Perhaps one of the most heart-wrenching discoveries of adulthood—one filled with the same distress and disillusionment of a child waking to their mother’s hand under their head, attempting to deftly swap teeth for cash—is that people, even our closest friends, don’t, as it turns out, think about us all too often. This thesis, one I’m inadvertently testing regularly of late, is never more evident than in leaving home for a month at a time. Arriving back in San Francisco from thirty days on the road, broadcasting to the people of my heart that I’ve returned, is met with slightly more enthusiasm than realizing, on a Friday afternoon, that it will be a three day weekend thanks to an obscure, often forgotten federal holiday, or the announcement of, I don’t know, Season 2 of Stranger Things.
“It’s not your fault,” I want to say to my friends. I understand. You’re all incredibly special to me, but we, all of us, can only focus on so many people at once. Like, scientifically, according to research by Robin Dunbar.

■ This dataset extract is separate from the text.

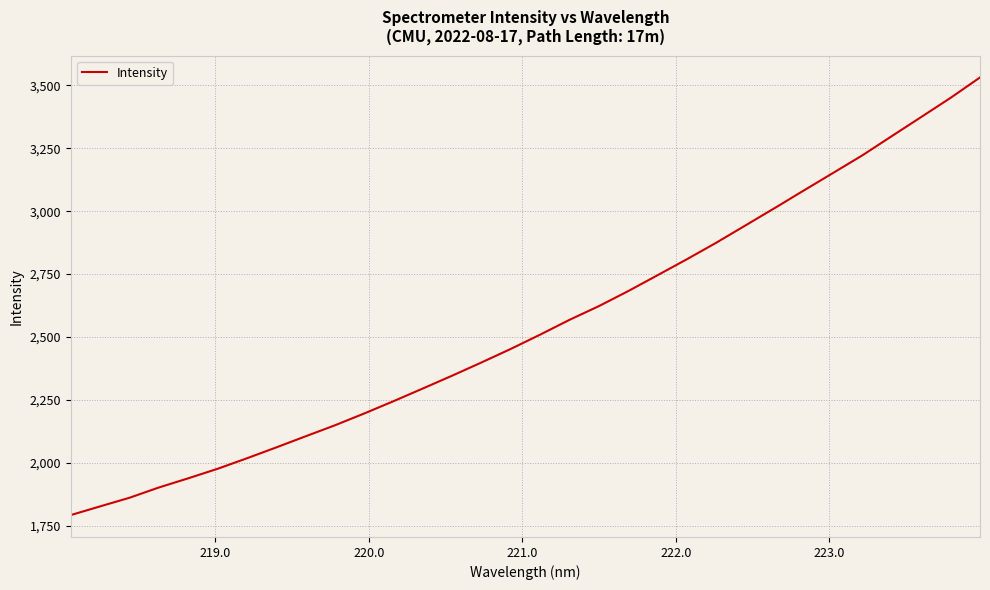

How many values are below 2509?

16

At some point in time, we’ve all known a friend who disappears into the romantic embrace of a relationship, as if their union with another human results in the fusion of DNA to create a new person altogether, replete with alternative priorities and a social calendar conspicuously absent of your name. But is it surprising that this happens? It takes only one person, often one that you’ve loved deeply and subsequently lost, to empathize with the unintentional departure of others from your life. Finding another human who wants to dedicate themselves to you as much as you to them is as magical as it is rare.
With no small amount of heartache, I realize that I am working the same effect on my friends in San Francisco; while not slipping away to nest with another human, I am intentionally unhitching myself from a train that has been making blissful laps around San Francisco for the past five years. If, after reading this paragraph, you mutter, through clenched teeth and with a furrowed brow, “you goddamn hypocrite”, you’d be right to do so (though if I’m lucky I’ll also inspire a reluctant chuckle at my keen foresight of your reaction).

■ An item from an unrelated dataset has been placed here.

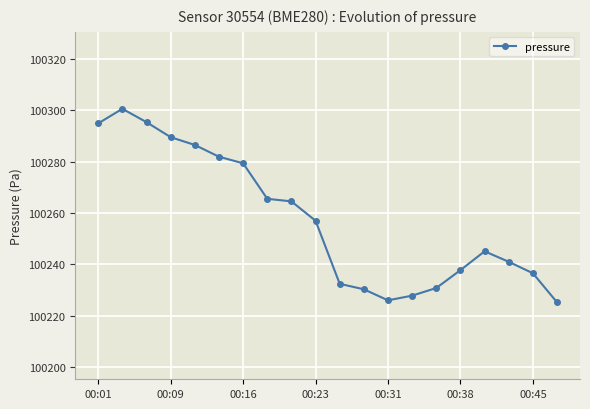

What is the maximum value shown in the chart?

100300.7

All of this is to point out the inherent loneliness in a life untethered from permanent residence. Close friendships are formed and thrive on a diet of geographic proximity, and the effort required to feed relationships gone dormant from sparse correspondence can feel exhausting, if not futile. This experiment in living may turn out to be, among other things, about learning how to better nurture my connections from afar.